Political observers are anticipating clashes between the two brash, ambitious Democrats that could snowball into a longer-term power struggle for control of the city. Already, Spitzer is emerging as a nuisance for Weiner. Spitzer’s last-minute campaign announcement already has sucked up free press attention from Weiner, and his decision raised fresh questions about disgraced politicians’ overall suitability for office. If elected, Spitzer could use his role to be a mayoral watchdog while potentially looking to run for the office on his own — possibly against Weiner.

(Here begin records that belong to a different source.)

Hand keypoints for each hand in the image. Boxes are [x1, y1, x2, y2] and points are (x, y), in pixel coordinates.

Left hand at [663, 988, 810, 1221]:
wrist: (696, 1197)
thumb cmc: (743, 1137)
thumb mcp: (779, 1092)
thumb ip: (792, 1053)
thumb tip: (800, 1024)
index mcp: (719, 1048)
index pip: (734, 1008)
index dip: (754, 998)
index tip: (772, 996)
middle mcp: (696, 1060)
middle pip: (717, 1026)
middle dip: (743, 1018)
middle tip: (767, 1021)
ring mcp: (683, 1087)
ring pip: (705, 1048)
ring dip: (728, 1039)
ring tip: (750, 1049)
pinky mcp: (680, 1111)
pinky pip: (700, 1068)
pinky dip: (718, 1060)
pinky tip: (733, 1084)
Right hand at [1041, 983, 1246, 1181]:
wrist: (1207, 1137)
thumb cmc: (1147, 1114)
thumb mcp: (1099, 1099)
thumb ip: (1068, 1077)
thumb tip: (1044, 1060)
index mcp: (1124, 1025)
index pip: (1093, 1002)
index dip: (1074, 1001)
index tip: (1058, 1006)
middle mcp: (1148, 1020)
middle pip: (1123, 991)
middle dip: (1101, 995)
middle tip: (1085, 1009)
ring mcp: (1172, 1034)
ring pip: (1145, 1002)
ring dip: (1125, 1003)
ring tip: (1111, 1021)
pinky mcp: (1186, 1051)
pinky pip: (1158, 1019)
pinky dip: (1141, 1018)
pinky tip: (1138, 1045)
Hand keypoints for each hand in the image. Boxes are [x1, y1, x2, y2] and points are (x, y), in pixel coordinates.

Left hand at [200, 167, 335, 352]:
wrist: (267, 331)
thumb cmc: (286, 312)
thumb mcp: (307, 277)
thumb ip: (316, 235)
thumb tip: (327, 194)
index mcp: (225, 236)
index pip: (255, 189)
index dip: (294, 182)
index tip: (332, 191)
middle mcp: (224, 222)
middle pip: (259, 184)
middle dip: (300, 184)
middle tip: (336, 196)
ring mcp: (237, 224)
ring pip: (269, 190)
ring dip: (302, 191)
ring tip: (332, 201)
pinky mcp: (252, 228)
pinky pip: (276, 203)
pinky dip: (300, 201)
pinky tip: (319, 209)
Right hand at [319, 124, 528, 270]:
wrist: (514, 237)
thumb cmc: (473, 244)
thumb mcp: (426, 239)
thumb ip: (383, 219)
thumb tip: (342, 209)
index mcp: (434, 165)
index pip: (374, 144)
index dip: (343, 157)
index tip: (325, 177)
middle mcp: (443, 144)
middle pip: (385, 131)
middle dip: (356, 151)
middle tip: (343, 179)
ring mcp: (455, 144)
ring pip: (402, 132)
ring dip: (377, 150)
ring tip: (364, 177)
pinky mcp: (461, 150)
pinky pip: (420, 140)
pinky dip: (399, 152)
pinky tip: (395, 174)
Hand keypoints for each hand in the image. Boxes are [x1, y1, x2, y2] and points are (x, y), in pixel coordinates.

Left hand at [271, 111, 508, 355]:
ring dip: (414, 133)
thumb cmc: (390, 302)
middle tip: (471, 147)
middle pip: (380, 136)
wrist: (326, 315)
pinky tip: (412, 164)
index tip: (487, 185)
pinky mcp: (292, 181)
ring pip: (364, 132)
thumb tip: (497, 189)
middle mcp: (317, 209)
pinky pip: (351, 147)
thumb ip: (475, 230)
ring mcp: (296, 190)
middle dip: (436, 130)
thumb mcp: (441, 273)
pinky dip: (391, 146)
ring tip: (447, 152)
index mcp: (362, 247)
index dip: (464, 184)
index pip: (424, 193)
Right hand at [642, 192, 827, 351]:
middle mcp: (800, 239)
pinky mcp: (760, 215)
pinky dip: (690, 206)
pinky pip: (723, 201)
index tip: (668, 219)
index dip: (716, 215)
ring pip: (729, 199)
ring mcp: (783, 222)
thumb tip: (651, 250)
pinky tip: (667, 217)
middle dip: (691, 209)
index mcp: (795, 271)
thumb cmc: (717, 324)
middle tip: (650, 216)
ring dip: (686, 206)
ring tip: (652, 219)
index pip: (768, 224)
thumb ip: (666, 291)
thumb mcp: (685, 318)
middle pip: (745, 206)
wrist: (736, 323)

“The way Eliot Spitzer is describing his approach to comptroller, there will inevitably be friction. I don’t care who the mayor is,” said Democratic consultant Maureen Connelly, who has advised mayoral candidates from Ed Koch to Michael Bloomberg. “You would think he’s running for mayor himself. He’s the sheriff,” she added, alluding to his nickname as a Wall Street-policing attorney general…

Spitzer’s abrupt entry into the race is widely viewed as a setback for Weiner. After catching up in the polls to the longtime frontrunner, Council Speaker Christine Quinn, Weiner has been trying to turn the page on his past, touting a 64-point plan “to keep New York the Capital of the Middle Class.”

What’s potentially bad for Weiner is probably good news for Quinn, who stands out as the only woman in the mayoral race.